With dazzling technical expertise, director Marianne Elliott (“War Horse”) taps into the essence of minimalism to stimulate the imagination, along with a dazzling array of lighting, scenic, music and projection designers and choreographers. The stage is surrounded by walls of black squares divided by white lines into boxes, like vaults in cemetery mausoleum. Within them, doors suddenly appear, along with drawers containing props. Strobe lights flicker and, at one point, confetti falls from the ceiling. Inventive and meticulously detailed, at times it feels like sensory overload – which is exactly what goes on inside Christopher’s brain. It’s emotionally enveloping and quite spectacular.
And FYI: the title comes from a Sherlock Holmes mystery.
Susan Granger’s review of Steve Solomon’s show and evening at Foxwoods Resort & Casino
Forget about driving to Atlantic City or flying to Las Vegas, Foxwoods delivers it all – right here in Connecticut. Conveniently located off I-95, the Northeast’s largest resort casino offers not only superb accommodations and excellent dining but also top-notch entertainment.

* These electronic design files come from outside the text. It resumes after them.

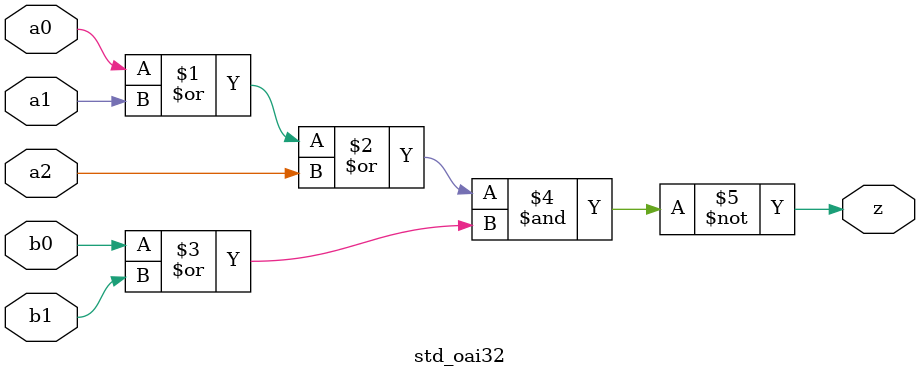
<source format=sv>

module std_oai32 #(parameter DW = 1 ) // array width
(
	input [DW-1:0]  a0,
	input [DW-1:0]  a1,
	input [DW-1:0]  a2,
	input [DW-1:0]  b0,
	input [DW-1:0]  b1, 
	output [DW-1:0] z
);

assign z = ~((a0 | a1 | a2) & (b0 | b1));

endmodule

</source>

Like Steve Solomon’s “My Mother’s Jewish, My Father’s Italian and I am in Therapy” – in which comedian Solomon regales the audience for 90 minutes with hilarious ethnic stories about his fractured family while he’s ostensibly waiting in his therapist’s office. At the end of WWII, his Jewish GI father brought home an Italian war bride, but the two families never got over the culturally mixed-marriage. This one-man show ran for two years in New York, which is not surprising since he riffs on his Brooklyn roots and life as a physics teacher on Long Island. Now, Solomon’s touring the United States. Clad informally in a blazer, he artfully involves spectators as he jokes about his increasingly deaf parents, his chain-smoking sister and terminally stupid cousin, while doing vocal imitations of each of these characters, as well as sound effects. His receptive audience convulses with laughter.
But before heading to see whoever’s headlining at the Fox Theater, be sure to schedule a sumptuous dinner at Cedars Steak House, where Mark can regale you with his up-close-and-personal Sinatra stories while Shawn supervises the impeccable staff. Entrees include delicious double-cut Colorado lamb chops with fresh herb demi-glace (which we had), an array of seafood, including Maine lobsters, along with steaks and prime rib. Cedars is the perfect place for a family gathering or to celebrate a special occasion.
If you’re staying at the impressive Grand Pequot Tower, your car will be whisked away to free valet parking while you’re greeted by a friendly front desk attendant. The reasonably priced rooms and bathrooms are spacious and scrupulously clean, offering a breath-taking panorama of the surrounding forest. You have free access to a well-equipped gym and pool, and you can choose from an array of luxurious spa treatments. The Foxwoods Rewards Card enables you to earn points while playing your favorite slot machine and table game, including Bingo, Keno, Poker or Race Book. The only downside is the smoke-filled air. While we slept comfortably on a non-smoking floor, Foxwoods’ many gaming casinos reek with cigarette smoke, including the so-called smoke-free Rainmaker casino, which is only open on weekends.
Foxwoods is owned and operated by the Mashantucket Pequot Tribal Nation, a native Algonquin people known for their tenacity and spirit of survival in southeastern Connecticut.